In 2009, 44 million, or 14.3 percent, of Americans were said to be below the poverty line. The New York Times reported that about 20 percent of NYC's inhabitants are considered poor. How should this fabled city in a proverbial “promised land” go about ending the cycle of poverty within its borders?
In 2007, New York City mayor Michael Bloomberg announced the implementation of a government program called “Opportunity NYC,” an experimental Conditional Cash Transfer (CCT) plan aimed at aiding poor New Yorkers. According to the City of New York, the “pilot initiative” would “provide monetary incentives to households living in poverty” that completed activities such as attending school, visiting the doctor, and working.
Conditional Cash Transfer programs, however, will not succeed in poor areas of a developed country.
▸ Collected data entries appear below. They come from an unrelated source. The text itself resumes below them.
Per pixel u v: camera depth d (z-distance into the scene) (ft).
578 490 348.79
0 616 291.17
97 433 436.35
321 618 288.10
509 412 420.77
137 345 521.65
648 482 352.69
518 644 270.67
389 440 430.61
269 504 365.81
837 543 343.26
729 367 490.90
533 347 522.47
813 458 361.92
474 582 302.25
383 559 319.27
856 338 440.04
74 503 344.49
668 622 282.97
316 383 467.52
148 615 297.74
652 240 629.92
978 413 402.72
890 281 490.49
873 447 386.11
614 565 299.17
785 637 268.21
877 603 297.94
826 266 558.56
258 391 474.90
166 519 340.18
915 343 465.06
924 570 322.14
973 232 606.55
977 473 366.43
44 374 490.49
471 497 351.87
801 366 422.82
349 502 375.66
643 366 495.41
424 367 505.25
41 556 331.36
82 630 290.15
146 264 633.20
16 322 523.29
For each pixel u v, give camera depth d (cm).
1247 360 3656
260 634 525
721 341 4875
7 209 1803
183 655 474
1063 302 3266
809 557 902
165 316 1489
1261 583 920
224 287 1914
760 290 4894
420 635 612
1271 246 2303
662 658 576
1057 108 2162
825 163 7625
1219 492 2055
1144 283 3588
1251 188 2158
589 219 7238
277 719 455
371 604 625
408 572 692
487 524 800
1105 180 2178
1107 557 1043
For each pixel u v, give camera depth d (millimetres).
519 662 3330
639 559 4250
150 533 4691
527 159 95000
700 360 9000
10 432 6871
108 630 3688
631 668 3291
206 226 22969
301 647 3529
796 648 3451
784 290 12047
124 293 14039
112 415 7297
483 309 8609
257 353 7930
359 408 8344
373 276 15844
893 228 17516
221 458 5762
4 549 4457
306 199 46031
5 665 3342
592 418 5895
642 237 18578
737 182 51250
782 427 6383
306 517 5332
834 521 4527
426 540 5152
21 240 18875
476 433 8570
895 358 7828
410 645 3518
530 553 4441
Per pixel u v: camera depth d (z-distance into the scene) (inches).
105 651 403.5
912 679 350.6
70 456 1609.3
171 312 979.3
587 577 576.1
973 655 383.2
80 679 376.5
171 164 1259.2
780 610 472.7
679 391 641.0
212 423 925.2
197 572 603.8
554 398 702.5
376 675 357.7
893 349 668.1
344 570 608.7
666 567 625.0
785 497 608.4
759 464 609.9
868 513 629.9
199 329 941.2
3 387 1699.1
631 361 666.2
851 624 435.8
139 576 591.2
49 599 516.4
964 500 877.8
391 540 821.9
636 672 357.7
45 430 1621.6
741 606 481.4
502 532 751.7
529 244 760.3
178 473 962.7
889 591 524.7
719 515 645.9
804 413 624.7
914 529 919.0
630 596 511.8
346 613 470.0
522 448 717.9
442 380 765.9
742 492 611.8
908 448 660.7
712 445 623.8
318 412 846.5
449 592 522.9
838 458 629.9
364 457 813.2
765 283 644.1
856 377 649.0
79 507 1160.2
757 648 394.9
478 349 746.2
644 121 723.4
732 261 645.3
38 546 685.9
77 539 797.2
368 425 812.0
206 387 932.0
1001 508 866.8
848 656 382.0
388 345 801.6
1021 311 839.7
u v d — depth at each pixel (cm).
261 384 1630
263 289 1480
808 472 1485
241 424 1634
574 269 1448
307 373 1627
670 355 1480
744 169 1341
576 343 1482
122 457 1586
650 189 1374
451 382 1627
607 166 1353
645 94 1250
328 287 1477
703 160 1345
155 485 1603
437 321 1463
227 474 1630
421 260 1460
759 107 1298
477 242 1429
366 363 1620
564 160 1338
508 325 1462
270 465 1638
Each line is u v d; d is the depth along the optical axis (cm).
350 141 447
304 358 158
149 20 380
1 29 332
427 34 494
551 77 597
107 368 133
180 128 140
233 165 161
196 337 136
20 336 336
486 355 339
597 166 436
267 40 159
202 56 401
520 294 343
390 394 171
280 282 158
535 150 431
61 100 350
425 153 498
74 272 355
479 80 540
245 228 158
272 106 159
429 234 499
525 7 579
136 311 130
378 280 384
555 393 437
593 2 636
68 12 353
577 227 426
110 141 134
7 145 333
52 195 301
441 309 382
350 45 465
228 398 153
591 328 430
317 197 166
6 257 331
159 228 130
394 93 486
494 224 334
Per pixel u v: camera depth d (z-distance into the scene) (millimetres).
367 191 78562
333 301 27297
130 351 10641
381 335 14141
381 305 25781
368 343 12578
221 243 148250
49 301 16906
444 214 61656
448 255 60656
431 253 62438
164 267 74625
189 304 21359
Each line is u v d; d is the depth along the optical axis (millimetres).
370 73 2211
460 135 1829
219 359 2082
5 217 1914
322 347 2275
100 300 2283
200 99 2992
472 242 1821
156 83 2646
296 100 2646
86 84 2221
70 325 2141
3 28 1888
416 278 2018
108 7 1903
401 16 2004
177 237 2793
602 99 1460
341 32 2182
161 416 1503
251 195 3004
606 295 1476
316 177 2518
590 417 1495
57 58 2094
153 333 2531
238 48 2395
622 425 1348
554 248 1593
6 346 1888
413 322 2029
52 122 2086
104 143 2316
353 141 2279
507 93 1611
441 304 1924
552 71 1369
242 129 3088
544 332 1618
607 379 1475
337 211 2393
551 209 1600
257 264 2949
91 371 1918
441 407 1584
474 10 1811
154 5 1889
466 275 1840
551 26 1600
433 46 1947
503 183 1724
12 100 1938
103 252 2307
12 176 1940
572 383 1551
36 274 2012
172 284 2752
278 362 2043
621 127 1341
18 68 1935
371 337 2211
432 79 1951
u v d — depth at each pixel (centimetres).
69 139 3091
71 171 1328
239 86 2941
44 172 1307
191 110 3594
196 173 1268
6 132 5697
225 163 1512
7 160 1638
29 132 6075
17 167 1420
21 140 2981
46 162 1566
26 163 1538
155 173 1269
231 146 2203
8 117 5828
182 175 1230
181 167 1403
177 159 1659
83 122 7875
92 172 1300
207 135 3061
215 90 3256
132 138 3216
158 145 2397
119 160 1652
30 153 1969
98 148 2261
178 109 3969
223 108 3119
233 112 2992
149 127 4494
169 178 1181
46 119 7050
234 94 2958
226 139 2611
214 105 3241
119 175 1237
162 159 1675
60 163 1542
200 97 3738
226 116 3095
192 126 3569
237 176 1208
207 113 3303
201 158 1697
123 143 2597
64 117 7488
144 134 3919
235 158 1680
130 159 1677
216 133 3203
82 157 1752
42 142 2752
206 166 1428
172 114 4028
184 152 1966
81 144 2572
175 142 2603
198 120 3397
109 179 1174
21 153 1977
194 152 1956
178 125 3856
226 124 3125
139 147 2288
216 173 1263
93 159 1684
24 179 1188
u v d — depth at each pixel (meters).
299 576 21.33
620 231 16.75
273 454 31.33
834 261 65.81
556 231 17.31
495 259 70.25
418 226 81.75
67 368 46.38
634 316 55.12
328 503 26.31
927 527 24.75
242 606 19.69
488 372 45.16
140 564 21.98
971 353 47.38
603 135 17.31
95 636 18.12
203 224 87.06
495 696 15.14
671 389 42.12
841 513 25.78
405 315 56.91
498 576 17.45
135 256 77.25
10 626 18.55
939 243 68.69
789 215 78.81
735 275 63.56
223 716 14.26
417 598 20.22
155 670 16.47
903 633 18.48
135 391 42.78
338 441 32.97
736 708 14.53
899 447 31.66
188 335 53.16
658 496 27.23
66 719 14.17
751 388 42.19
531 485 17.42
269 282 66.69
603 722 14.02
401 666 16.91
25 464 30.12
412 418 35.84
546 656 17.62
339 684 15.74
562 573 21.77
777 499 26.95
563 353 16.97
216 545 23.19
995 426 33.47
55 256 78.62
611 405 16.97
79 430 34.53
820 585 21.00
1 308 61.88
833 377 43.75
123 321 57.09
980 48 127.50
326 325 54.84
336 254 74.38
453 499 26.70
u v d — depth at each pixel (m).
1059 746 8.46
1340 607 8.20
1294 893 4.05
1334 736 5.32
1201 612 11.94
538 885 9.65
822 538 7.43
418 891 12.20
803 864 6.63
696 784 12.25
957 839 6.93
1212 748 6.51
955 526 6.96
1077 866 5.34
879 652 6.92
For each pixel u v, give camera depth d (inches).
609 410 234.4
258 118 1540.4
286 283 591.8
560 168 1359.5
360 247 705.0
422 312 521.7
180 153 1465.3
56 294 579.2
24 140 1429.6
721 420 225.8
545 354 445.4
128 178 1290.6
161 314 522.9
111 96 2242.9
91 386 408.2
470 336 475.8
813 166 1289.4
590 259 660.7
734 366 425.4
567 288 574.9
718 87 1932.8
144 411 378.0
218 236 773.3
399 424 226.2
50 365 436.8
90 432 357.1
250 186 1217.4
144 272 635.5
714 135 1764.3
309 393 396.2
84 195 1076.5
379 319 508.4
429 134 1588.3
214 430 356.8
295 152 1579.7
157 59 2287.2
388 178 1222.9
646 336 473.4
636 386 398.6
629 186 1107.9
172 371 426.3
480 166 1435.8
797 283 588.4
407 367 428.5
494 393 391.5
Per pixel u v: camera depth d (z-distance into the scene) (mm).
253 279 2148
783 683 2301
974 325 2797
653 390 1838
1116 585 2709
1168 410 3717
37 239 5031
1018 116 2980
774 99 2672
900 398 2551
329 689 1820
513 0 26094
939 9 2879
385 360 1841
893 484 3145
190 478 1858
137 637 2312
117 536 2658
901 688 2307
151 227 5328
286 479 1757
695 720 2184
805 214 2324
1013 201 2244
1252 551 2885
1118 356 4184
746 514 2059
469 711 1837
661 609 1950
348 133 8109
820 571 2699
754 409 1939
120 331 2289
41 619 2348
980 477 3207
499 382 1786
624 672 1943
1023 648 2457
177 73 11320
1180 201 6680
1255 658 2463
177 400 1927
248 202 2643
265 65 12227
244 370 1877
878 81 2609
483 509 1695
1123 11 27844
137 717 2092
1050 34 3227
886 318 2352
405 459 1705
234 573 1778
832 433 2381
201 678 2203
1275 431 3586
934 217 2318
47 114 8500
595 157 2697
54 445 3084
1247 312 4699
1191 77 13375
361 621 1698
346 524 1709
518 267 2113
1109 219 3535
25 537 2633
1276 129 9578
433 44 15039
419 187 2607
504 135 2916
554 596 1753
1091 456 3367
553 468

Opportunity NYC was not, and is not, a quality program for the United States for three key reasons: the first, poor planning by program designers, the second its misguided motivational strategy, and the third its lack of results.
The first, and probably most severe, mistake of Opportunity NYC was the conception by project designers that their New York Program could function similarly to the program in Mexico that it was modeled after. Oportunidades, meaning Opportunities in Spanish, is, according to a Shanghai Poverty Conference case study, the principal anti-poverty program of the Mexican government. By providing female heads of families with cash grants after they have attended health workshops, made regular visits to their doctor, and kept their children in school, the Mexican government is, in a sense, stimulating the economy like Obama attempted with his Economic Stimulus Package.
Oportunidades has been incredibly successful in Mexico. Public Radio International reported in January of 2009 that the Mexican poverty rate has improved so dramatically that Oportunidades spin-offs are being adopted in 30 other countries, including the project in New York City.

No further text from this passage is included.